-- Opening Marker --

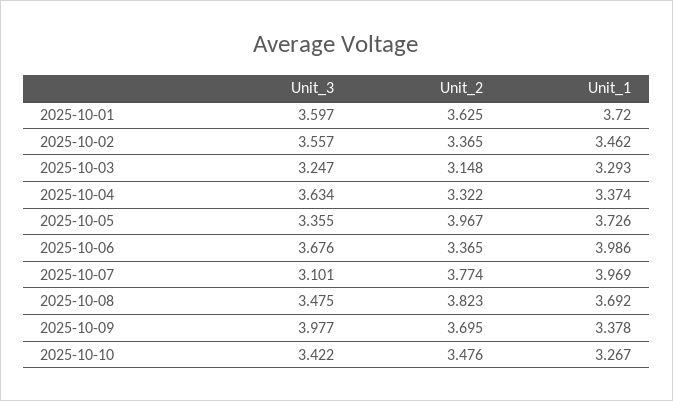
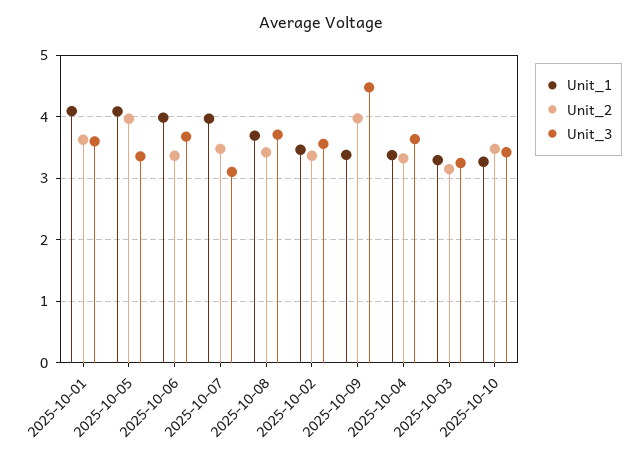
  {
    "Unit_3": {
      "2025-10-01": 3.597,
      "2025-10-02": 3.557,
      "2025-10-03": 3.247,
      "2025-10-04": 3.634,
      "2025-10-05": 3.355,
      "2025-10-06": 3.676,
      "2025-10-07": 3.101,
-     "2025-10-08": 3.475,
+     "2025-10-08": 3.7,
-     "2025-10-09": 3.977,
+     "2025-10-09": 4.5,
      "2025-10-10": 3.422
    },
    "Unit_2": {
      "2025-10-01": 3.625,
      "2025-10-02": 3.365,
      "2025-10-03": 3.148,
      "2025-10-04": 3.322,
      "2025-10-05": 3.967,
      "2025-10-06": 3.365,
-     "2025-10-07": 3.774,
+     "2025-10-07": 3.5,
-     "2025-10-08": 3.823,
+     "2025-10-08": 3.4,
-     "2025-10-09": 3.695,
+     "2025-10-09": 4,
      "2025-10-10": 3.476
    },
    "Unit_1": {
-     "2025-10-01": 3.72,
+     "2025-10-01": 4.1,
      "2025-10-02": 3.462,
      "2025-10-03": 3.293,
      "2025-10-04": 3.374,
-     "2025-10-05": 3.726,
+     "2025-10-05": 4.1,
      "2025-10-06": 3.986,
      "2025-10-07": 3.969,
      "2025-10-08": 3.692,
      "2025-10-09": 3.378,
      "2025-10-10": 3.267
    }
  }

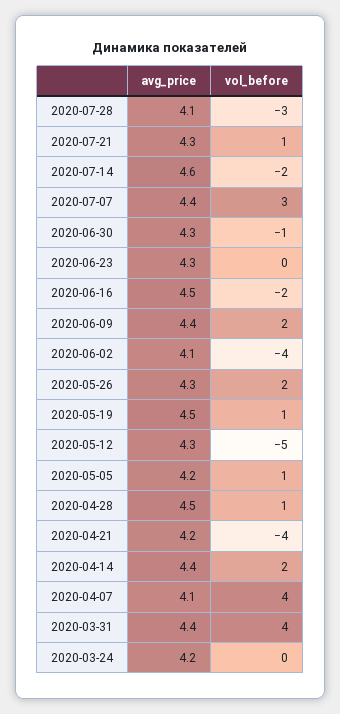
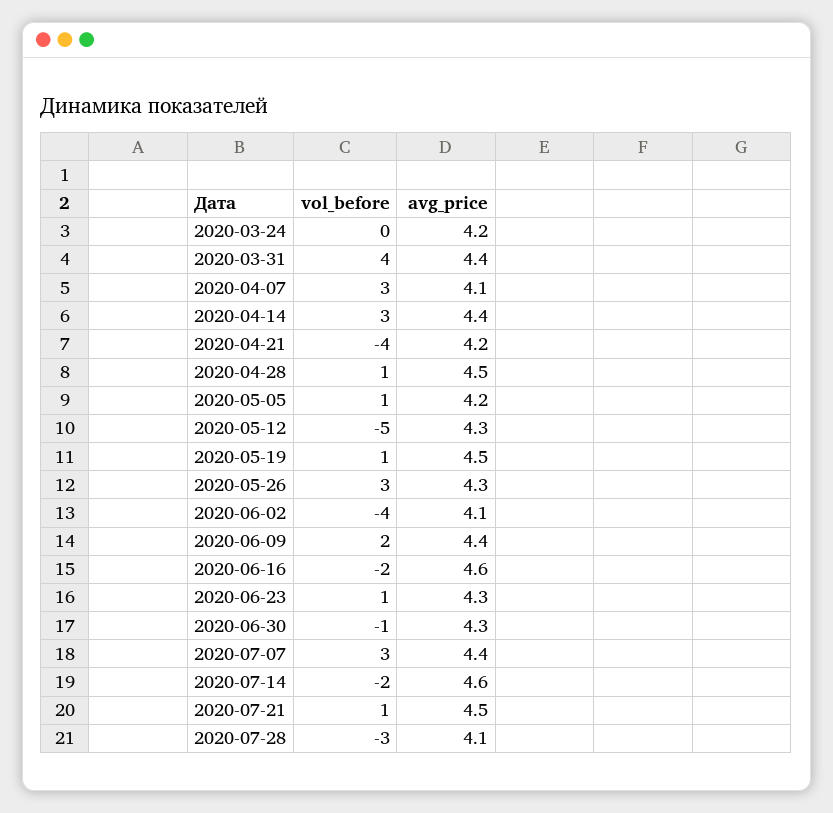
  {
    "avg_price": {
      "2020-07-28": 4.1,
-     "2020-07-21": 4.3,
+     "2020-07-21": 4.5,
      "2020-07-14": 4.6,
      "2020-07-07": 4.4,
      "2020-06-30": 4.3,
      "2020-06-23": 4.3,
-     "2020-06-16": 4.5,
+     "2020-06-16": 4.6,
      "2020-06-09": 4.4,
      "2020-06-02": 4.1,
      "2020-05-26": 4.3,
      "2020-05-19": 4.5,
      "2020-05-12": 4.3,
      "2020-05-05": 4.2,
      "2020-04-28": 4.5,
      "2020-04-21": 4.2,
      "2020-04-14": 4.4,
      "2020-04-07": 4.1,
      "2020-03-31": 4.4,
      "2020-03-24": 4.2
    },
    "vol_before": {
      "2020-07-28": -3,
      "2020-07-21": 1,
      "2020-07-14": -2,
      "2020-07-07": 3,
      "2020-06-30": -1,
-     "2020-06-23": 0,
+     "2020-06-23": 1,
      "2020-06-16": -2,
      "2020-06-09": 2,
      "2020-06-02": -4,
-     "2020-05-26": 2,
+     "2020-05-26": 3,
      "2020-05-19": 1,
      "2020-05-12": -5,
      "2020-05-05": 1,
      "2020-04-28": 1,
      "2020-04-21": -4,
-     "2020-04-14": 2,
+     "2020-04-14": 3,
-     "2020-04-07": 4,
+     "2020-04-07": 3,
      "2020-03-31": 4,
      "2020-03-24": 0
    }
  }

-- Closing Marker --

■ **Directions for this task**
What is needed is a word-for-word restatement of the entries, minus any pictures.

■ **Reply to the task**
  {
    "Unit_3": {
      "2025-10-01": 3.597,
      "2025-10-02": 3.557,
      "2025-10-03": 3.247,
      "2025-10-04": 3.634,
      "2025-10-05": 3.355,
      "2025-10-06": 3.676,
      "2025-10-07": 3.101,
-     "2025-10-08": 3.475,
+     "2025-10-08": 3.7,
-     "2025-10-09": 3.977,
+     "2025-10-09": 4.5,
      "2025-10-10": 3.422
    },
    "Unit_2": {
      "2025-10-01": 3.625,
      "2025-10-02": 3.365,
      "2025-10-03": 3.148,
      "2025-10-04": 3.322,
      "2025-10-05": 3.967,
      "2025-10-06": 3.365,
-     "2025-10-07": 3.774,
+     "2025-10-07": 3.5,
-     "2025-10-08": 3.823,
+     "2025-10-08": 3.4,
-     "2025-10-09": 3.695,
+     "2025-10-09": 4,
      "2025-10-10": 3.476
    },
    "Unit_1": {
-     "2025-10-01": 3.72,
+     "2025-10-01": 4.1,
      "2025-10-02": 3.462,
      "2025-10-03": 3.293,
      "2025-10-04": 3.374,
-     "2025-10-05": 3.726,
+     "2025-10-05": 4.1,
      "2025-10-06": 3.986,
      "2025-10-07": 3.969,
      "2025-10-08": 3.692,
      "2025-10-09": 3.378,
      "2025-10-10": 3.267
    }
  }

  {
    "avg_price": {
      "2020-07-28": 4.1,
-     "2020-07-21": 4.3,
+     "2020-07-21": 4.5,
      "2020-07-14": 4.6,
      "2020-07-07": 4.4,
      "2020-06-30": 4.3,
      "2020-06-23": 4.3,
-     "2020-06-16": 4.5,
+     "2020-06-16": 4.6,
      "2020-06-09": 4.4,
      "2020-06-02": 4.1,
      "2020-05-26": 4.3,
      "2020-05-19": 4.5,
      "2020-05-12": 4.3,
      "2020-05-05": 4.2,
      "2020-04-28": 4.5,
      "2020-04-21": 4.2,
      "2020-04-14": 4.4,
      "2020-04-07": 4.1,
      "2020-03-31": 4.4,
      "2020-03-24": 4.2
    },
    "vol_before": {
      "2020-07-28": -3,
      "2020-07-21": 1,
      "2020-07-14": -2,
      "2020-07-07": 3,
      "2020-06-30": -1,
-     "2020-06-23": 0,
+     "2020-06-23": 1,
      "2020-06-16": -2,
      "2020-06-09": 2,
      "2020-06-02": -4,
-     "2020-05-26": 2,
+     "2020-05-26": 3,
      "2020-05-19": 1,
      "2020-05-12": -5,
      "2020-05-05": 1,
      "2020-04-28": 1,
      "2020-04-21": -4,
-     "2020-04-14": 2,
+     "2020-04-14": 3,
-     "2020-04-07": 4,
+     "2020-04-07": 3,
      "2020-03-31": 4,
      "2020-03-24": 0
    }
  }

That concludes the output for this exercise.